This review was first
published on CLUAS in 2000
Other albums reviewed in 2000
Waterboys 'A Rock in the Weary Land'
Mike Scott delivers something we didn't expected...
In reality, this is a Mike Scott album in all but name. The Waterboys line up of today is a scantly clad version of old. Anthony Thistlewaite is still knocking around and both drummers on this "comeback" album have worked under the Waterboys' banner several times before. The Julian Cope and Spiritualized musical oddity that is Thighpaulsandra makes his debut in a Waterboys shirt and The London Community Gospel Choir (Blur/Spiritualized) also appear. But you don't really need to know all that do you? What you really need to know is that 'A Rock In A Weary Land' is a fantastic album. A triumph in the face of an ever changing musical climate. The return of the "big sound".
The first Waterboys album in seven years reeks of the big sound. Scott has gone on the record to acknowledge the influences of DJ Shadow, Moby, Mercury Rev, Beck and even The Chemical Brothers on the album, but really, the sound here is the one you've been hoping for. Big, bold and blazing. And none more so on the album's closer 'Crown'. A faded Roman-esque fanfare introduces what starts as a deceptive ballad, then after Scott has exhausted his feelings on himself, the drums kick in. It's a wonderful moment, having exorcised his demons, a demonic workout ensues. Discordant guitar, schitzo saxophones and tumbling piano all hark to Primal Scream's 'Sugar Speed Kill Light'. A f*ck you stance of infinite coolness. The lyrics are almost too autobiographical of what the Waterboys are now: his 7 years as a solo artist are referred to ("...saw a mirage / and for seven years I chased it"), the present and future ("I'm not through with my changes / I've got a long way still to run / I'm going to play this show / even if nobody comes") and the past ("I've had money / and I lost it / seen an Ocean / nearly crossed it").

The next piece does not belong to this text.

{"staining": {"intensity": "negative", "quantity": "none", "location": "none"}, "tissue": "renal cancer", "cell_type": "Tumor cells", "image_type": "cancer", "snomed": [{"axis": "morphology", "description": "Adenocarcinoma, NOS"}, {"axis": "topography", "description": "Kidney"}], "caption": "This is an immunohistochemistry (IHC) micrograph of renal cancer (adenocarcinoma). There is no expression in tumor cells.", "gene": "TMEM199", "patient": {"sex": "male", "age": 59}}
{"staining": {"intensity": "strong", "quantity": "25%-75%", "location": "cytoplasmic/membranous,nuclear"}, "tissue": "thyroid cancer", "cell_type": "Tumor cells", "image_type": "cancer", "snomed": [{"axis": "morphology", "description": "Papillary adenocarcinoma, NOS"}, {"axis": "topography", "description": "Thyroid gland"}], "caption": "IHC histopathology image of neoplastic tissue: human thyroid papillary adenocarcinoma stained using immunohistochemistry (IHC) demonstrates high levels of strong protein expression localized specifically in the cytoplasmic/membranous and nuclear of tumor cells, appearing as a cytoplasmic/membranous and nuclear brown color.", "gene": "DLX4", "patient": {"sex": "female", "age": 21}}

Since the Waterboys achieved almost mythical greatness at the tail end of the eighties things haven't been so good. 'Room To Roam' was a patchy affair, 'Dream Harder' was impenetrable and weary, saved only by the glorious 'Glastonbury Song'. The band picked up a "raggle taggle" tag (in particular with 89's seminal 'Fisherman's Blues') which, with 'A Rock In The Weary Land' is (some would say) thankfully kicked into touch. The appearance of the London Community Gospel on the superb tile track (of sorts) 'My Love Is My Rock In The Weary Land' testifies this. A stunning piece that evokes the majesty of Spiritualized, the track unfurls in the finest possible manner over its lucious 8 minutes and 16 seconds. It links on perfectly from the eerie 1950's Hollywood B Movie opening track 'Let It Happen'. Scott is unsure of the world as it is now. Walking into a London he deserted (for Galway!) many moons ago, it has become a different place, bereft of spirituality. His love saves him in a way, but the remainder of the album unfurls a Mike Scott not to happy with the world. It has become crass, dumb and impenetrable ("I swing between tears and wonder" he pipes on 'The Charlatans Lament').
But don't let this put you off. While the album is occasionally angry, it stands proud in its anger. Scott is a master songwriter and each track is a gallery piece on how to structure not only a song, but also a sound. 'Is She Conscious' could be The Flaming Lips and it could be about Princess Di, but as a lament to lost life, its structure both lyrically and musically, it is second to none. 'We Are Jonah' is a cartoon comic strip of a song about a man and a whale (!) and is emphatically cheersome. 'His Word Is Not His Bond' recalls Moby in its intro and the songwriting is prime Mike Scott class. World Class. And so on and so forth for the rest of the album...
This record, as Scott puts it in the sleevenotes, is "the testament of my wanderings in the weary land" Long may his wanderings continue if this is the result. It rocks harder than previous Waterboys material, and Scott's embrace of samplers, loops and other programming bodes well for the future. While not in the same league as 'This Is The Sea' or indeed 'Fisherman's Blues', 'A Rock In The Weary Land' is nonetheless a classic Waterboys album. Highly recommended.